* [What you should do]: Below are the records; give again exactly the line with "Костин подчеркнул, что цифровой рубль", the line with "netop afsluttede generalforsamling for", and each line that lies between them, and nothing besides.

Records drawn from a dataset
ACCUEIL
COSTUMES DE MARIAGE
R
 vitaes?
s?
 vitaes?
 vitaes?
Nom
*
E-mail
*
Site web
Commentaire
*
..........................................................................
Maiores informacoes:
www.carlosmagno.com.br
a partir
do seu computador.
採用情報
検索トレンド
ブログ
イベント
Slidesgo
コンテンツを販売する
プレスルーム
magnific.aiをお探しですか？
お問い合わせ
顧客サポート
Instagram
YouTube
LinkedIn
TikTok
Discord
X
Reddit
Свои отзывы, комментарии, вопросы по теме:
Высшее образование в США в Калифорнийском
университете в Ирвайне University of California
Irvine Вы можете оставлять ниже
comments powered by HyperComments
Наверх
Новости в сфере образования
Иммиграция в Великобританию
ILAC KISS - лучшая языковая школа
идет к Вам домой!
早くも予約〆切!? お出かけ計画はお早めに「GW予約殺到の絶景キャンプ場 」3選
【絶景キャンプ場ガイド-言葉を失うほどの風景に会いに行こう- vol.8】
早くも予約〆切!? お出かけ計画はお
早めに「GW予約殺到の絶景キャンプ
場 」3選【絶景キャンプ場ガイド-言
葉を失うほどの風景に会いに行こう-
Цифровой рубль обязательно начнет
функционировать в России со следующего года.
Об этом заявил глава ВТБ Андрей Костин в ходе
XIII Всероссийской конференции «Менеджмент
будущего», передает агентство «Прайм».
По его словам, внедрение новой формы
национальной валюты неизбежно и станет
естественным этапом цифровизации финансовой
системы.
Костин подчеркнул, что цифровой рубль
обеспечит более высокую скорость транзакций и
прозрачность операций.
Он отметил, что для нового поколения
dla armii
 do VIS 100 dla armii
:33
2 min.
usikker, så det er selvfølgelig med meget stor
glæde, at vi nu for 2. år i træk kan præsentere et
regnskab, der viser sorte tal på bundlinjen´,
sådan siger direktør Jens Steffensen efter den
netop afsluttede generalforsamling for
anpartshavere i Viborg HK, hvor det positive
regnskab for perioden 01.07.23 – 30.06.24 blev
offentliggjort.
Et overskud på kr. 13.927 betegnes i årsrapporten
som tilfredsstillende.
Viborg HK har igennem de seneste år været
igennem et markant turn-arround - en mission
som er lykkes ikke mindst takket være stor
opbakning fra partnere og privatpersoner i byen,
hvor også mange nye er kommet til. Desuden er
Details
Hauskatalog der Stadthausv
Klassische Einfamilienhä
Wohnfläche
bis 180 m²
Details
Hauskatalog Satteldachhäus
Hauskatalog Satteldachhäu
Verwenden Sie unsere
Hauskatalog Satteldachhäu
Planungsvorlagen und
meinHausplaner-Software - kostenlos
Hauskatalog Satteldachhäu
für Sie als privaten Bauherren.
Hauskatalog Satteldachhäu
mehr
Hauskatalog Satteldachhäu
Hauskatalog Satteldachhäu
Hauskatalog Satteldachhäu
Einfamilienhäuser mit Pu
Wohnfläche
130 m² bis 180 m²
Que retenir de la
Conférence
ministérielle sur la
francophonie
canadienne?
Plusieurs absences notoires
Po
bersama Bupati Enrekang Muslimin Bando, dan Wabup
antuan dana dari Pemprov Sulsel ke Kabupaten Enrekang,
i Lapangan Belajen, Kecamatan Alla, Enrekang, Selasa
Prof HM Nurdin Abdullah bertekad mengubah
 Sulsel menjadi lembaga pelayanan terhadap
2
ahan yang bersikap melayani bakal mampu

* [Output of the task]:
Костин подчеркнул, что цифровой рубль
обеспечит более высокую скорость транзакций и
прозрачность операций.
Он отметил, что для нового поколения
dla armii
 do VIS 100 dla armii
:33
2 min.
usikker, så det er selvfølgelig med meget stor
glæde, at vi nu for 2. år i træk kan præsentere et
regnskab, der viser sorte tal på bundlinjen´,
sådan siger direktør Jens Steffensen efter den
netop afsluttede generalforsamling for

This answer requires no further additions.